Literatura

Soy la frontera

Borja García-Enríquez Actor y psicólogo social

Yo sé que no soy yo, porque ahora estoy en el otro lado. O, al menos, una parte de mí. Yo sé que no soy yo del todo, pero en el fondo sí que soy yo de alguna manera, siendo otro distinto del de allá, acá. Para empezar, porque escribo allá y acá, en lugar de allí y aquí, que es lo que habría escrito mi yo de entonces, de antes. Y cuando digo que no soy yo, quiero decir que no soy aquel que fui, y que nunca volveré a serlo.

Aunque, por otro lado, resulta confuso tratar de verse como un yo estable y homogéneo cuando has cruzado esa barrera de generarte una identidad nueva, en un nuevo lugar. Porque eso es lo que sucede cuando te vas, cuando cruzas la frontera para ser otro, en otro país. Por supuesto, la base es la misma, el pasado es el mismo (como siempre, lo seguiremos difuminando a conveniencia, para trazar las líneas nuevas que nos convienen) pero el nuevo yo está aprendiendo cosas que le cambian y le transforman.

El punto de partida de la serie de televisión Bron/Broen (puente, en sueco y en danés) es la aparición de un cadáver justo en la frontera que separa los dos países, sobre un puente que, por otro lado los une. El cuerpo actúa como un punto de sutura sobre una brecha, uniendo a los cuerpos (tan poético todo) de policía de los dos países en la búsqueda del asesino. A su vez, el cuerpo (en este caso el cuerpo sin vida) queda dividido entre la zona sueca y la noruega, como una declaración de neutralidad entre los dos lados del puente, o como una huída frustrada hacia uno de los dos lados.

Igual que en la serie de televisión, al cruzar una frontera (geopolítica, mental, física o cultural) nos dividimos. Nos dejamos parte de nosotros (digamos, un páncreas mental, o un esófago figurado) y, con el tiempo, generamos uno nuevo allá donde vamos. Cuando te marchas de tu país, y cruzas la frontera para establecerte en otro continente se desarrollan espacios vacíos con cosquilleos similares a los miembros fantasma de una persona mutilada. La mente te juega malas pasadas y hay días en los que vas a rascarte las costumbres, y no están. Lo mismo pasa con los amigos, o los boquerones en vinagre.

◆ Requisitos del ejercicio
1. Enumera los tipos de frontera que se mencionan entre paréntesis en el texto «Soy la frontera».
2. Cita del texto «Soy la frontera» el fragmento que empieza en las palabras "Soy la frontera" y termina después de las palabras "volveré a serlo.".
3. Continúa el texto «Soy la frontera» a partir de su última oración.

◆ Información proporcionada
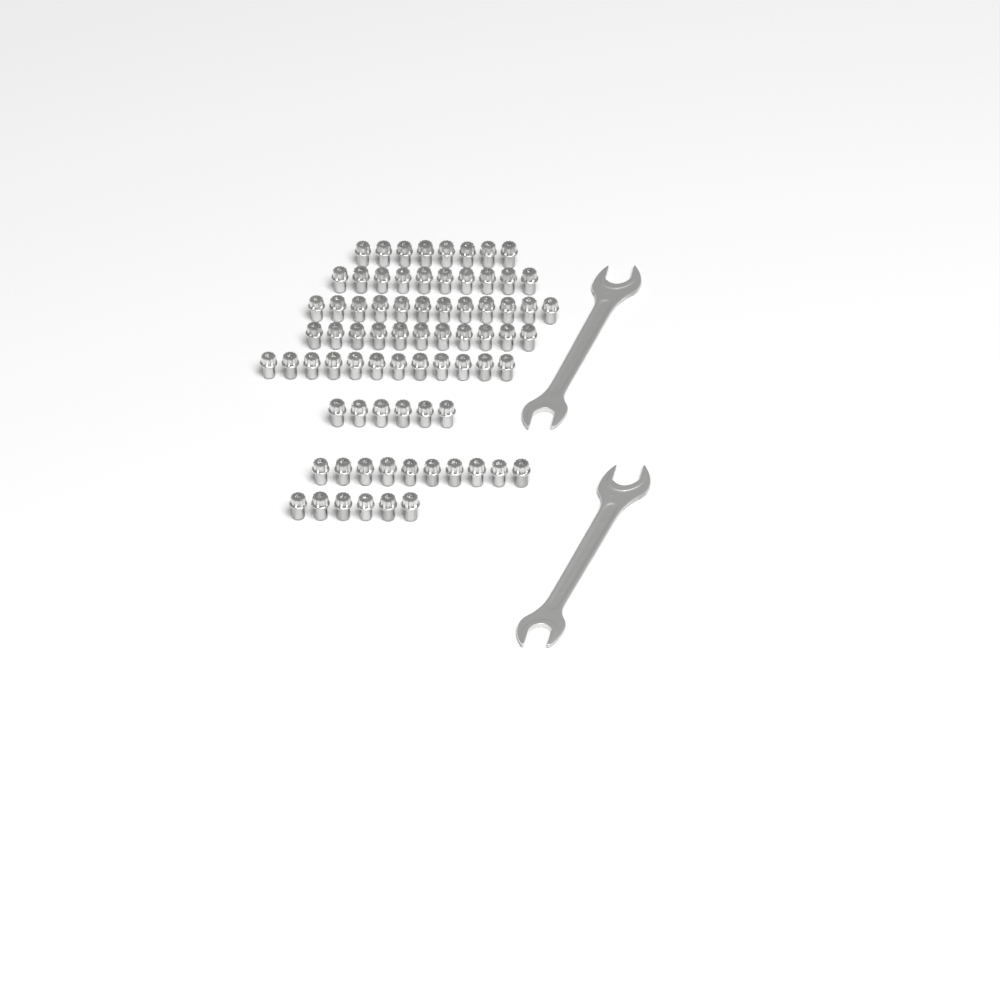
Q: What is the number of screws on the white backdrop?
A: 75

◆ Respuestas
1. geopolítica, mental, física y cultural

2.
Soy la frontera

Borja García-Enríquez Actor y psicólogo social

Yo sé que no soy yo, porque ahora estoy en el otro lado. O, al menos, una parte de mí. Yo sé que no soy yo del todo, pero en el fondo sí que soy yo de alguna manera, siendo otro distinto del de allá, acá. Para empezar, porque escribo allá y acá, en lugar de allí y aquí, que es lo que habría escrito mi yo de entonces, de antes. Y cuando digo que no soy yo, quiero decir que no soy aquel que fui, y que nunca volveré a serlo.

3.
Cuando estás al otro lado, las fronteras son muchas. Son fronteras gastronómicas, urbanísticas, comportamentales… Esas son las grandes fronteras: la frontera entre tú y los demás, la frontera a lo desconocido. Y sabes que tendrás que apretar los dientes, y seguir caminando mientras te encuentras por el camino a algunos que vuelven, frustrados, mientras mascullan “Es que en España las cosas no son así”. Como domingueros que se sienten estafados porque pensaban que subir al Kilimanjaro iba a ser un paseo por el parque del barrio, mientras pasean al perro.

Cuando vuelves a casa (tu primera casa, la casa del otro que fuiste) aunque sea por vacaciones, te das cuenta que una parte de ti ya no es igual. Las cosas se miran con unos ojos nuevos. Unos ojos que has cambiado durante tu ausencia de tu ciudad o de tu barrio, y que han incorporado experiencias, temores, logros o revelaciones. Esos ojos  que vuelven, esa mirada (esa mente, esa nueva identidad) no ha evolucionado de la misma forma que si te hubieras quedado. Porque como decía Iván Fernández hace unos años, cuando escribía sobre Cormac Mcarthy y su trilogía de la frontera, la geografía exterior modifica la geografía interior. Y tanto que sí.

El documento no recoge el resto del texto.